Como director científico e investigador afiliado de la oficina de América Latina de Abdul Latif Jameel Powerty Action Lab (J-PAL), Francisco Gallego forma parte de una red internacional de académicos que investigan en temas de pobreza, implementando evaluaciones experimentales de intervenciones relacionadas con la superación de la misma. En este campo, ha trabajado mucho en el ámbito del desarrollo económico, que, según define, trata de dos preguntas básicas: ¿Por qué hay países pobres? Y ¿por qué, dentro de los países, hay personas pobres?

"En ese contexto, el tema de la pobreza tiene su lugar y la educación también, porque si uno pudiera mejorar la calidad de aquella podría mejorar asimismo la distribución del ingreso y ayudar a salir de la pobreza a muchos ciudadanos. La educación es un determinante fundamental de la pobreza", enfatiza.

Señala como ejemplo uno de sus estudios en J-PAL –que además es un proyecto Fondecyt– llamado "El rol de la información en las elecciones de colegios: un estudio experimental para familias de nivel socioeconómico bajo", que analizó las creencias de los padres chilenos acerca de los establecimientos educacionales y cuyo resultado lo sorprendió.

"En el estrato socioeconómico bajo creen que los colegios son todos iguales, porque, como son pobres, no tienen tanta educación. Entonces es un problema de información. Y después, en educación superior pasan cosas bastante parecidas", explica.

También en J-PAL, Francisco Gallego ha investigado acerca de las expectativas de las personas frente a los retornos universitarios: "Si tú le preguntas a un joven que egresa –incluso de un colegio técnico profesional– cuánto cree que va a ganar si no sigue estudiando y cuánto cree que va a ganar si va a la universidad, el número que te da respecto a la universidad es correcto, pero el que responden sobre no seguir estudiando es excesivamente bajo... Entonces, como hay tanta sobredimensión de los retornos de la universidad, hay mucha gente que está eligiendo carreras que no le darán un buen futuro, más allá de su vocación. A mi juicio, eso también se debe a la falta de información y, en último término, de una buena educación", insiste.

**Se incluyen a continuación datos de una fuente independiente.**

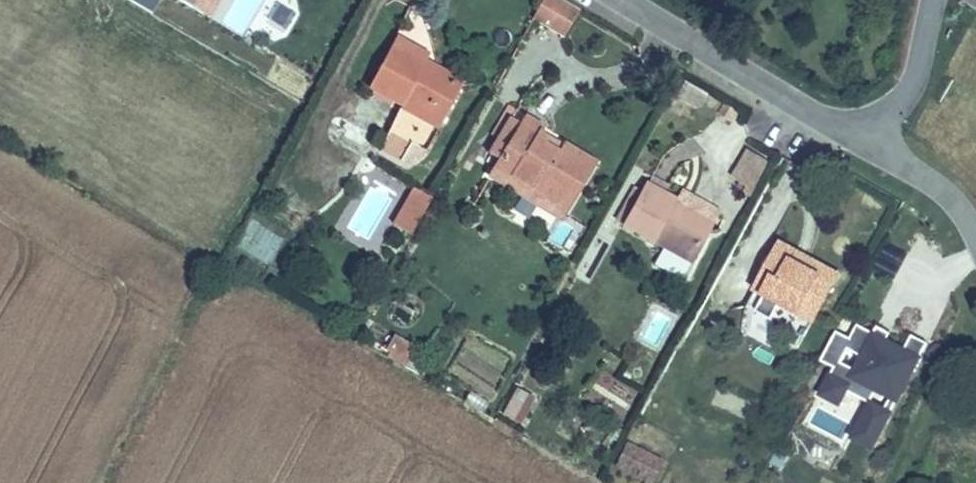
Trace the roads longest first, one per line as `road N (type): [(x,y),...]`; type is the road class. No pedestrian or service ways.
road 1 (residential): [(868,140),(617,0)]
road 2 (residential): [(935,0),(917,81),(868,140)]
road 3 (residential): [(868,140),(958,205),(975,234)]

Además, este científico social, como él se define, encabeza en Chile el estudio "Information on vocacional education in Chile", que se lleva a cabo gracias al convenio MIT International Science and Technology Initiative y la Universidad Católica, MISTI-UC, junto a sus contrapartes del MIT Esther Duflo y David Arthur, que busca mejorar la información sobre tasas de empleo y sueldos que reciben quienes han estudiado en liceos técnicos.

Francisco Gallego aclara que en materia de pobreza y educación hay que poner el foco donde corresponde y ese es en que los niños aprendan: "Esto no significa que no haya que modificar algunas cuestiones, sino que uno puede partir de lo bueno que hay y potenciarlo", explica.

En ese sentido, es un convencido de que la investigación y la economía tienen mucho que aportar: "Yo no estoy contento con la distribución del ingreso que hay en Chile. Y la pregunta ahí es cómo arreglarla. Pero también es bien importante decir que nuestra desigualdad es histórica. Entonces, insisto, la respuesta es la educación, junto con otras cosas que van aparejadas a ella como salud digna, cultura, vida sana y un largo etcétera".